Assigned task a: In the forum thread on system scores, rewrite the paragraph that begins "My graphics card scores only 5.8" more briefly, keeping its main facts.

Selected excerpt:

BEGIN

I had 4.4 that's because of graphics. Now it's 3.2 because my graphics fan went out and it's not in and now i'm running Intel GMA 3000 graphics instead of my EVGA NVIDIA 7300GT.


----------



## xBoom

Base score is 3.0 because of the GPU..

CPU: 3.9
RAM: 4.3
Graphics: 3.7
Gaming graphics: 3.0
Primary hard disk: 5.3

Highest is the hard disk!


----------



## priteshvarsani

Mine is 5.8 base score 

My graphics card scores only 5.8 in the gaming category, but i dont really care as i dont play games or do anything graphics intensive, all the other categories are 5.9

i wonder how well my PC will score when the new WEI scoring system comes out


----------



## Geoff

priteshvarsani said:


> Mine is 5.8 base score
> 
> My graphics card scores only 5.8 in the gaming category, but i dont really care as i dont play games or do anything graphics intensive, all the other categories are 5.9
> 
> i wonder how well my PC will score when the new WEI scoring system comes out


Sorry to break it to you, but theres no such thing as a Quadro FX 5100.  I dont know if you're whole system is BS, or just the GPU, but either way if you have a high end system such as that, you should know what you have


----------



## priteshvarsani

*its is a quadro 4200 lol*

i just upgraded this pc today, it was quadro fx 3400 not 5100

i took the card out of some  precision workstation that had 2 graphics cards, and it was a mission trying to put a new PSU onto my pc.

My entire PC is scavenged from an old server, and 2 precision workstations.


----------



## Geoff

That explains it 

I was just wondering what the specs on the card was since you got a 5.8 score, and then I didnt see your card listed, so...


----------



## heyman421

i noticed mine went from a 4.1 to a 2.0 if i enabled my PATA controller, because my 80GB PATA hard drive is THAT slow.

I think it's like 30MB/s


----------



## mAJORgAMER

4.8 overall.

only 5.9 for both graphical settings whit my 8800 GTX.


----------



## mAJORgAMER

Oh i just saw that 5.9 is the highest. Yay!


----------



## Violent 777

2.1!!! My X300 SE sigh...


----------



## xBoom

Updated score:




What changed:
Grpahics: +2.0
RAM: -0.2 (I changed my setup of RAM from 1GB DDR400 to 1.25GB DDR333)

EDIT: Oops! Looks like I did double post (not including this updated one).. Well, I forgot that I posted earlier..


----------



## RyanEJ8

Acer T180
Processor: 4.8 (AMD Athlon64 X2 3600+)
Memory: 5.9 (2GB PNY PC2-5300 DDR2)
Graphics: 4.4
Gaming Graphics: 4.9 (ATi Radeon X1650 Pro 512MB)

END

Supplied entries:

BEGIN

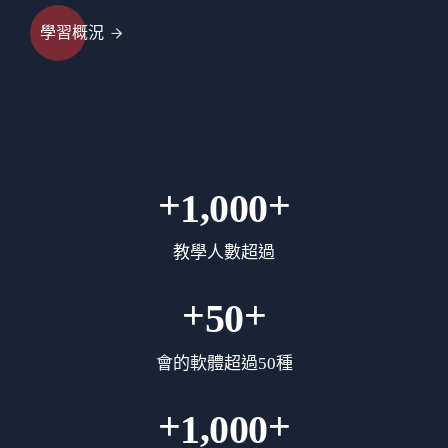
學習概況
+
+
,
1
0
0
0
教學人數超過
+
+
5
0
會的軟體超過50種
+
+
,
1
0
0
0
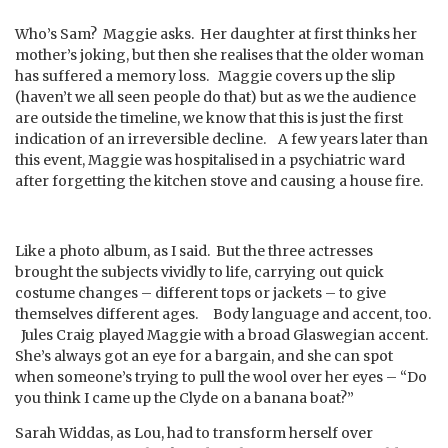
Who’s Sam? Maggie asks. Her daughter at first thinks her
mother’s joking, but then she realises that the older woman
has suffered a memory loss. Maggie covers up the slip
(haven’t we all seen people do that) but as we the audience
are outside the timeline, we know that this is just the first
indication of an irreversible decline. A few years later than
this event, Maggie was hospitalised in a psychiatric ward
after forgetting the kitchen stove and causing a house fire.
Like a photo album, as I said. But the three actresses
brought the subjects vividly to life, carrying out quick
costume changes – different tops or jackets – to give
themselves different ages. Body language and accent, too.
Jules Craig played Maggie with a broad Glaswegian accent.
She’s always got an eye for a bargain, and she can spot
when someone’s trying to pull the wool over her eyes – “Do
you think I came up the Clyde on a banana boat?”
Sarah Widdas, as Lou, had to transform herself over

END

Assigned task b: Copy every line of the rows above exactly as they appear, leaving the pictures out of your answer.

Expected answer a: The graphics card scores only 5.8 for gaming. That doesn't matter to the writer, who neither plays games nor does graphics-heavy work. Every other category scores 5.9.

Expected answer b:
學習概況
+
+
,
1
0
0
0
教學人數超過
+
+
5
0
會的軟體超過50種
+
+
,
1
0
0
0
Who’s Sam? Maggie asks. Her daughter at first thinks her
mother’s joking, but then she realises that the older woman
has suffered a memory loss. Maggie covers up the slip
(haven’t we all seen people do that) but as we the audience
are outside the timeline, we know that this is just the first
indication of an irreversible decline. A few years later than
this event, Maggie was hospitalised in a psychiatric ward
after forgetting the kitchen stove and causing a house fire.
Like a photo album, as I said. But the three actresses
brought the subjects vividly to life, carrying out quick
costume changes – different tops or jackets – to give
themselves different ages. Body language and accent, too.
Jules Craig played Maggie with a broad Glaswegian accent.
She’s always got an eye for a bargain, and she can spot
when someone’s trying to pull the wool over her eyes – “Do
you think I came up the Clyde on a banana boat?”
Sarah Widdas, as Lou, had to transform herself over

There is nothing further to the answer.